The Admiral could not have been more wrong as to the effects of Agent Orange and “saving lives.” The consequences of using dioxin to defoliate Vietnam’s dense jungle ended up killing up to 40,000 American servicemen[7], causing untold sickness and suffering to their offspring and killing as many as four million Vietnamese civilians. Agent Orange killed his son — and the effect of this incomprehensible decision continues to manifest itself in 2021. Admiral Zumwalt passed away in 2000 from mesothelioma. He was 79 years old – he outlived his son by twelve years.
Sources:
- Associated Press (Online). “Elmo Zumwalt, Son of Admiral, Dies at Age 42.” 13 August 1988.
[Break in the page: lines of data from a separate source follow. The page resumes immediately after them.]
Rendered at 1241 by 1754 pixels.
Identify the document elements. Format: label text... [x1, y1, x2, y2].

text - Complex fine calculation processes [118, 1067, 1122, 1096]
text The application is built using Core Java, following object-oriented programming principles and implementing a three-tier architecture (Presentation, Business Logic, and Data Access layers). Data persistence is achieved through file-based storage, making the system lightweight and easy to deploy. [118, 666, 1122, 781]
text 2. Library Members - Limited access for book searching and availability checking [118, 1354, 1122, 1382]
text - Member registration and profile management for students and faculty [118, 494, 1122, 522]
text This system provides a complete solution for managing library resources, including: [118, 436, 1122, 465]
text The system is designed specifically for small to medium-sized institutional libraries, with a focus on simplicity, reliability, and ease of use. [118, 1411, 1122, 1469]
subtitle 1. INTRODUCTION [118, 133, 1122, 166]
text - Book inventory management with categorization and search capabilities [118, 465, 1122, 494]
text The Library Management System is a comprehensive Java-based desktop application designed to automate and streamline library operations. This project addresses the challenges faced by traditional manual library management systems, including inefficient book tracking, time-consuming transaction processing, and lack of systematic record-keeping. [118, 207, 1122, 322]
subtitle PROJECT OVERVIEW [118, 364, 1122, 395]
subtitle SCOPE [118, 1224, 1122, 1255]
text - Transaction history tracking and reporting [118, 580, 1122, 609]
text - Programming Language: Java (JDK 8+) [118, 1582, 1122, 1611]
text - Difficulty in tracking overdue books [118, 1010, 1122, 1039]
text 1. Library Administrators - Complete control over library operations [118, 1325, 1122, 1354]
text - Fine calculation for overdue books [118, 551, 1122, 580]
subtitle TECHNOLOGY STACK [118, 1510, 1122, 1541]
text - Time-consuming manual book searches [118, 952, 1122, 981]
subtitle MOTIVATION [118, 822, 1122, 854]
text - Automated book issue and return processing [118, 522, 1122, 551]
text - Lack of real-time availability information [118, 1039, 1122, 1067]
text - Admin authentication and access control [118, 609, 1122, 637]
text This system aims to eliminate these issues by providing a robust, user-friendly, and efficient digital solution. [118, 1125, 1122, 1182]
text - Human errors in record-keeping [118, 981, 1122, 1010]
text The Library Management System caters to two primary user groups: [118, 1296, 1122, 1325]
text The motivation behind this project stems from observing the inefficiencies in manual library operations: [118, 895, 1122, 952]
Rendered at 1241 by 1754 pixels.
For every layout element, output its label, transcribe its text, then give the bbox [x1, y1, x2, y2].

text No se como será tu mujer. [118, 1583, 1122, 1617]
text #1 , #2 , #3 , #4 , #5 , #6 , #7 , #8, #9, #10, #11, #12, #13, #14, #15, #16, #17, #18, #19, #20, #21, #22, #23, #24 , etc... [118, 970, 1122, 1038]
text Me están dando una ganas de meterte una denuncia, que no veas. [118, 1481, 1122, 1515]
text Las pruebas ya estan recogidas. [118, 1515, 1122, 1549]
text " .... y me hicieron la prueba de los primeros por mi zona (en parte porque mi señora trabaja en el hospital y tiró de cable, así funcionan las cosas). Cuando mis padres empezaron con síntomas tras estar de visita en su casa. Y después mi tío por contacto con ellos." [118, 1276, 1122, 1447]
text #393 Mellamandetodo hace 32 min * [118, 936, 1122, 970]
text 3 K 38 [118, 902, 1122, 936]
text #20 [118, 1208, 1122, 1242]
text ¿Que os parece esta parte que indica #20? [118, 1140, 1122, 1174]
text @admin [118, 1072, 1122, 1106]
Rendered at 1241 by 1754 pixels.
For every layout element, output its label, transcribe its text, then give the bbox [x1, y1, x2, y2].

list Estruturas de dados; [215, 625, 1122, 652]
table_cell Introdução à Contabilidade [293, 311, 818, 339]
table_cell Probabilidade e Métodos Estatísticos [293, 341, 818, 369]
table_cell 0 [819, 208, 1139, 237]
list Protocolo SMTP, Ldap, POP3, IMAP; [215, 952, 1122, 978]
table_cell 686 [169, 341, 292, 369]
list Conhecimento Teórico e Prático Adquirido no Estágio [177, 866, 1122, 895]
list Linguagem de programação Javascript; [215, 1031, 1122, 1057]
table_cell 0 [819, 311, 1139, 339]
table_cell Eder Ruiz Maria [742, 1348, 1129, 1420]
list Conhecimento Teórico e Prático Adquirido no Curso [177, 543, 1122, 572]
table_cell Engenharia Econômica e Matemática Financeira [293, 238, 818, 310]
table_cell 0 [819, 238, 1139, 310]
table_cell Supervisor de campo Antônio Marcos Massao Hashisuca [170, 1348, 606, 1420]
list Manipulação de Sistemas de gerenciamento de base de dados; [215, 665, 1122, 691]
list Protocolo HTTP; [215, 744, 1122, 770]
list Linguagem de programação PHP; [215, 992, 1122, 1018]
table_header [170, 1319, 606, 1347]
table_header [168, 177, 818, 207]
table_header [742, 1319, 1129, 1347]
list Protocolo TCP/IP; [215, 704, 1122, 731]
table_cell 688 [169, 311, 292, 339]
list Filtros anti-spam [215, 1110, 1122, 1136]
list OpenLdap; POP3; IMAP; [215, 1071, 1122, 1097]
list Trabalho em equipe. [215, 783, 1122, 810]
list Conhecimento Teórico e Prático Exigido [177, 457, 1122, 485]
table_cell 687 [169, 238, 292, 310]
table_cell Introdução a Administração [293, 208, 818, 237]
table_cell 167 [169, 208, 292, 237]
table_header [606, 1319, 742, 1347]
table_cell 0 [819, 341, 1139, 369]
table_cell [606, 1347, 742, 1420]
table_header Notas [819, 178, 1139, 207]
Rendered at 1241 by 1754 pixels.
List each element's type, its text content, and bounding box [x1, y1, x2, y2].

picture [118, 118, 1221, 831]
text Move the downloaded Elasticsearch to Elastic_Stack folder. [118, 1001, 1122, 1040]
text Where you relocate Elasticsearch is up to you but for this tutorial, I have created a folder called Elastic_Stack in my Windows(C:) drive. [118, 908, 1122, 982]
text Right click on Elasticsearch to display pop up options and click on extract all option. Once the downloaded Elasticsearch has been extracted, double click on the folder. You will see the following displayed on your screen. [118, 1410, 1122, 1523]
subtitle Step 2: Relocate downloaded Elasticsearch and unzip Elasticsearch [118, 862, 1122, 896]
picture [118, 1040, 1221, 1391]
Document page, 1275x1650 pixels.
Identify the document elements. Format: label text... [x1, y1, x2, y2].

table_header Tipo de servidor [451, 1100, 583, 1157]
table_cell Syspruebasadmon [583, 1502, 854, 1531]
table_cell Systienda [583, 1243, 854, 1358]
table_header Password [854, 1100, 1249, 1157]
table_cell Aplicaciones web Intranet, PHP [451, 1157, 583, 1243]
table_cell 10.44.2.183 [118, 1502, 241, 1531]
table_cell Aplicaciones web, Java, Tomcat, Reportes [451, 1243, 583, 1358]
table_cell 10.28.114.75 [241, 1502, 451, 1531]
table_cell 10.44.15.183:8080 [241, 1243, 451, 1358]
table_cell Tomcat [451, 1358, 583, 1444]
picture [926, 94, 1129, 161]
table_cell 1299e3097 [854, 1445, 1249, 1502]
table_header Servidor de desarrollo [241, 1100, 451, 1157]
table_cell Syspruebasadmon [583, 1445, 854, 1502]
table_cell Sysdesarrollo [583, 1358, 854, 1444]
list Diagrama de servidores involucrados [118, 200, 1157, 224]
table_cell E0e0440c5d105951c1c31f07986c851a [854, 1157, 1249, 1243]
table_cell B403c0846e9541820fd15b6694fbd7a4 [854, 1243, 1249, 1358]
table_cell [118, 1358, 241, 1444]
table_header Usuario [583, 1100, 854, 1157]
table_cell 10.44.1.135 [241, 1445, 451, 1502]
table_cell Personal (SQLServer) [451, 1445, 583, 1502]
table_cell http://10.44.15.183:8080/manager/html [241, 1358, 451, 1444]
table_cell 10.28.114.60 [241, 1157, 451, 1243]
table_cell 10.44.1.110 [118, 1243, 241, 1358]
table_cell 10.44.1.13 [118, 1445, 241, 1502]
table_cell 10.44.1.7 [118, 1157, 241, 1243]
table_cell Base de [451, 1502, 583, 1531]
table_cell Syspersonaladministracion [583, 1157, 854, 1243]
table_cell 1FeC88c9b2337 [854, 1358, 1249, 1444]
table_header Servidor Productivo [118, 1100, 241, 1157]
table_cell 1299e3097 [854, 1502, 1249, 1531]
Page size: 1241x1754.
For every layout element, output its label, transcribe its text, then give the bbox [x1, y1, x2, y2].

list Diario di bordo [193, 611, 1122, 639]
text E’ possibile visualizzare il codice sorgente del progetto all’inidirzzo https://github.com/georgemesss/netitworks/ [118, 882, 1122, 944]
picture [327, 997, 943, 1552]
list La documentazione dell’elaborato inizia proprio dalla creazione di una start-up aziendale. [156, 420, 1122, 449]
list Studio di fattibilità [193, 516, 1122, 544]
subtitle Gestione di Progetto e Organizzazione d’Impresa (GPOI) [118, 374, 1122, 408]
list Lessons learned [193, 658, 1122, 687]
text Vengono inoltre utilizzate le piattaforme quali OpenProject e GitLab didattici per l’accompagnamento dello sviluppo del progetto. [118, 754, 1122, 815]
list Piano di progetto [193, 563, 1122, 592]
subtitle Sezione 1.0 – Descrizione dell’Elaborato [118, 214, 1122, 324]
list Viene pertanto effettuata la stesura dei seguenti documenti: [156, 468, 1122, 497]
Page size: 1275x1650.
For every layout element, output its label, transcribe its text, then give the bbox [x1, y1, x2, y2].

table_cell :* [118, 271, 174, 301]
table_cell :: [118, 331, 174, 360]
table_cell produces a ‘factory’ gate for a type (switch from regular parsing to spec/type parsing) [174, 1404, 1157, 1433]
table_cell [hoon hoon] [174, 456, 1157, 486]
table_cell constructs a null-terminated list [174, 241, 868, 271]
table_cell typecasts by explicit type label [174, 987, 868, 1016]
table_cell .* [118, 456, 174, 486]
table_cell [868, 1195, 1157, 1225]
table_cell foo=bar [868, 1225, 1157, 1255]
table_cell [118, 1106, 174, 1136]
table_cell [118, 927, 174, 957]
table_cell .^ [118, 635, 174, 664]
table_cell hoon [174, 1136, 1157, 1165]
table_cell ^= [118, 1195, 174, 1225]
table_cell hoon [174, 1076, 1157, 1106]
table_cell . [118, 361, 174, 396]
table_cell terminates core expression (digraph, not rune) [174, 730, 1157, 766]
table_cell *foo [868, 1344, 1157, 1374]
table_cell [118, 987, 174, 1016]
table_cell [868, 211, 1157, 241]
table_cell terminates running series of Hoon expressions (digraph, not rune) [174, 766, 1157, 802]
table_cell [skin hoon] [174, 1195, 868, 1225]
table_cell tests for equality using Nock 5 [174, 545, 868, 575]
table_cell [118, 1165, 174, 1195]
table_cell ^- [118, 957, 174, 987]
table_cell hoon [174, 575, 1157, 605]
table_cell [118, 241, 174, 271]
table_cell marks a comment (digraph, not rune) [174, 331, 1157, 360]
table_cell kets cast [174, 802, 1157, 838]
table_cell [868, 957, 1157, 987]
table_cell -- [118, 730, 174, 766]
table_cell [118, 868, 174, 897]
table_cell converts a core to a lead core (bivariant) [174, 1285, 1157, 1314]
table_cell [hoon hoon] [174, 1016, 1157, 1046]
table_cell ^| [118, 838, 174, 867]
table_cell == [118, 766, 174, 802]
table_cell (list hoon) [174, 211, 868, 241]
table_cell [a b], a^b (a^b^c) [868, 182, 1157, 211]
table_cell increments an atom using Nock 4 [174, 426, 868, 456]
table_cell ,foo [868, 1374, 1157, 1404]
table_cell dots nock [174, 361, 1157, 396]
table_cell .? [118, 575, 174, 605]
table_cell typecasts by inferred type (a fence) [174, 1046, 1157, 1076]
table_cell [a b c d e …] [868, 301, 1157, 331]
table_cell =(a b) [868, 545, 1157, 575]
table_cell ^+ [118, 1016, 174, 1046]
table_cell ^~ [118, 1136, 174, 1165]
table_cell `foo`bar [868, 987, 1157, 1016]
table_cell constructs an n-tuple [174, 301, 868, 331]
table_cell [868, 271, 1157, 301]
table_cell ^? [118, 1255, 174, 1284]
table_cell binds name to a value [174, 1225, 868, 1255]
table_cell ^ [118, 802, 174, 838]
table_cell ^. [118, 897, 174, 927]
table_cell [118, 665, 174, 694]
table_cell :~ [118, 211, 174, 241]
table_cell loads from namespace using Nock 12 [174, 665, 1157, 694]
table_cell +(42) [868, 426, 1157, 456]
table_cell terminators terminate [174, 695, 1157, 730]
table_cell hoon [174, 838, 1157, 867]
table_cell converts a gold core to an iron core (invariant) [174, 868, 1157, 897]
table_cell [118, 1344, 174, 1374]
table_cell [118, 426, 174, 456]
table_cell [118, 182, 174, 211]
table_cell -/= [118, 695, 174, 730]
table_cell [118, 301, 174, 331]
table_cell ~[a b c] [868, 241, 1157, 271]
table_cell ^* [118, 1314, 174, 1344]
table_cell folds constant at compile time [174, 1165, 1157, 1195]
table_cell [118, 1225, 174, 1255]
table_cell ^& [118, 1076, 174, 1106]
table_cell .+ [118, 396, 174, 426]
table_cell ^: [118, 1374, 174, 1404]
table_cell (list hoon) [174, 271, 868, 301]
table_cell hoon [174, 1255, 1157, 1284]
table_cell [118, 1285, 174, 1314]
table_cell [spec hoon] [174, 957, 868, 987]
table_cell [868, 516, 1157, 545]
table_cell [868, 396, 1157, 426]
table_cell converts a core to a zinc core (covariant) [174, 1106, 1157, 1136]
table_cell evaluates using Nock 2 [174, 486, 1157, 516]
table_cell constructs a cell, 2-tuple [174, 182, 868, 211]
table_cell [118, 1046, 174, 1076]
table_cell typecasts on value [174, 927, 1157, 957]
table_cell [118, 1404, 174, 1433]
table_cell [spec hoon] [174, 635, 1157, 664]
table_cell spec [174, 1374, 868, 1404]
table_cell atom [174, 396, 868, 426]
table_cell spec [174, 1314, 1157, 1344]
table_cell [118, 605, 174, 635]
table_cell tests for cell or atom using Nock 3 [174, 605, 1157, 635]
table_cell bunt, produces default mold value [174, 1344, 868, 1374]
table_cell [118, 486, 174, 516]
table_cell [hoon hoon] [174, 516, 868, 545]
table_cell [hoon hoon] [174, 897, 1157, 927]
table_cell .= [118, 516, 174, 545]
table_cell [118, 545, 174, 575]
- Clark, C. S. and Levy, A. Sprectre Orange. The Guardian.com. 2003.
- Mach, J. T. Before Vietnam: Understanding the Initial Stages of US Involvement in Southeast Asia, 1945-1949. Centennial Library: Cedarville University, 2018.
- Stellman, J. M. and Stellman, S. D., Christian, R., Weber, T., and Tomasallo, C. The Extent and Patterns of Usage of Agent Orange and other herbicides in Vietnam. School of Public Health, Columbia University, 2002.
- Veterans and Agent Orange. National Academies, Institute of Medicine, Committee to Review Health Effects in Vietnam Veterans of Exposure to Herbicides, 2012.
- Vietnam Express (online). Due Hoang, Hoang Phuong, Dien Luong. Out of Sight/Out of Mind: Vietnam’s Forgotten Agent Orange Victims, 2017.
- Zumwalt, E. Jr., and Zumwalt, E. III. Agent Orange and the Anguish of an American Family. New York: New York Times Magazine, 1986.
Endnotes:
[1] On 5 March 1946, then former British Prime Minister Winston Churchill condemned the Soviet Union’s policies in Europe, declaring that “… an iron curtain has descended across the [European] continent.” It was the opening volley of the Cold War.
[2] George F. Kennan (1904-2005) was one of the US’ foreign policy wise men. He was a historian and diplomat who advocated a containment policy toward the Soviet Union and helped Truman formulate the so-called Truman Doctrine.
[3] British forces entered Indochina in rather substantial numbers to accept the surrender of Imperial Japanese forces at the end of World War II. Free French forces re-entered Vietnam soon after and observing the growing discord between French legionnaires and Vietnamese nationalists, and with no desire to be caught between the two, the British forces soon withdrew. British colonial forces concentrated on their interests in Malaya (which also became a hotbed for communist inspired nationalism), Singapore, and Hong Kong.
[4] Raids conducted by my than 1,400 allied aircraft between 13-15 February 1945, resulting in 25,000 civilian deaths.
[5] Part of Operation Meeting House conducted on 9-10 March 1945 is the single most destructive bombing raid in human history. It destroyed 16 square miles of central Tokyo and killed about 100,000 people.
[6] Death toll, a quarter of a million people.
[7] Even though these service men and women died from circumstances of their combat service, none of their names appear on the Vietnam War Memorial Wall in Washington, DC.